▶ [Questions à traiter]:
a) Relevez toutes les expressions se terminant par « pour tous » dans le texte sur le mariage pour tous.
b) Recopiez le passage du texte sur le mariage pour tous depuis «Publié le par» jusqu'à «celle des autres.» inclus.
c) Poursuivez le texte sur le mariage pour tous à la suite de sa dernière phrase.

▶ [Texte source]:

Publié le par Jean-Yves Alt

Aux yeux des partisans du mariage pour tous, la loi qui vient d’être votée va dans le sens de l’égalité. Dorénavant, tout un chacun pourra dire «oui» devant le maire même si son partenaire n’est pas du sexe opposé. Bientôt, ce sera aussi la filiation pour tous. On aura le droit de faire des enfants qui seront rattachés à deux pères ou à deux mères. En bref, ce sera la famille pour tous. Chaque individu aura le droit de fonder une vraie famille égale à celle des autres.

▶ [Informations fournies]:
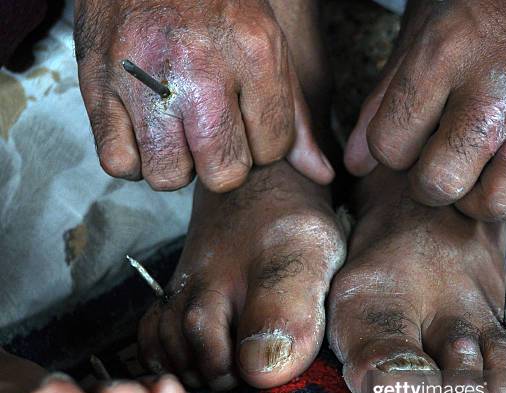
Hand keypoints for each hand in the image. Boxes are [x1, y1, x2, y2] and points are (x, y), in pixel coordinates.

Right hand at [74, 0, 333, 191]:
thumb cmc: (216, 6)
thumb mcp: (268, 48)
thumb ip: (295, 117)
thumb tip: (322, 175)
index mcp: (254, 51)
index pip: (272, 150)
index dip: (261, 146)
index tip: (245, 122)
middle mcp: (199, 67)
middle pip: (223, 173)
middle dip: (221, 164)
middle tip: (210, 133)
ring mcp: (143, 75)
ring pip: (167, 176)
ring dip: (174, 164)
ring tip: (175, 130)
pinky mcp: (97, 84)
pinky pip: (119, 163)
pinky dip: (131, 157)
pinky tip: (143, 131)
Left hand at [345, 0, 505, 220]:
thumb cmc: (487, 12)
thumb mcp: (423, 38)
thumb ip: (383, 103)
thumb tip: (356, 165)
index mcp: (446, 57)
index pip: (391, 147)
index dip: (391, 153)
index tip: (408, 140)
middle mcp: (496, 93)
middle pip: (441, 184)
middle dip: (430, 184)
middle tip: (440, 162)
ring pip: (497, 204)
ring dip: (478, 199)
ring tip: (479, 170)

▶ [Réponses attendues]:
a) mariage pour tous, filiation pour tous, famille pour tous

b)
Publié le par Jean-Yves Alt

Aux yeux des partisans du mariage pour tous, la loi qui vient d’être votée va dans le sens de l’égalité. Dorénavant, tout un chacun pourra dire «oui» devant le maire même si son partenaire n’est pas du sexe opposé. Bientôt, ce sera aussi la filiation pour tous. On aura le droit de faire des enfants qui seront rattachés à deux pères ou à deux mères. En bref, ce sera la famille pour tous. Chaque individu aura le droit de fonder une vraie famille égale à celle des autres.

c)
Pourtant, cette manière de voir les choses prend le mot égalité au sens très étriqué, mesquin, voire fourbe. On sait en effet à quel point la famille est source d’inégalités sociales. D’abord entre les hommes et les femmes. Celles-ci portent encore la plus grande part du poids de la reproduction, pratique mais aussi culturelle et psychique. La subjectivité féminine est construite en fonction de cette charge, de cette position au regard des hommes et des enfants, depuis qu’elles sont des petites filles et jusqu’à leur mort. Les enfants non plus ne naissent pas égaux. On sait sans être devin que notre destin aura la marque de la famille où nous sommes nés.

C’est le thème du film The Place Beyond the Pines, de Derek Cianfrance. Il nous montre comment deux individus du même âge et d’un tempérament similaire ont des parcours de vie diamétralement opposés du fait de leurs origines familiales. L’un, le pauvre, meurt pendant un braquage. L’autre, le policier qui l’a tué, dont le père est un magistrat très renommé, devient procureur d’un grand Etat américain. Le périple des deux personnages est beau et tragique non pas comme une vie, mais comme un destin.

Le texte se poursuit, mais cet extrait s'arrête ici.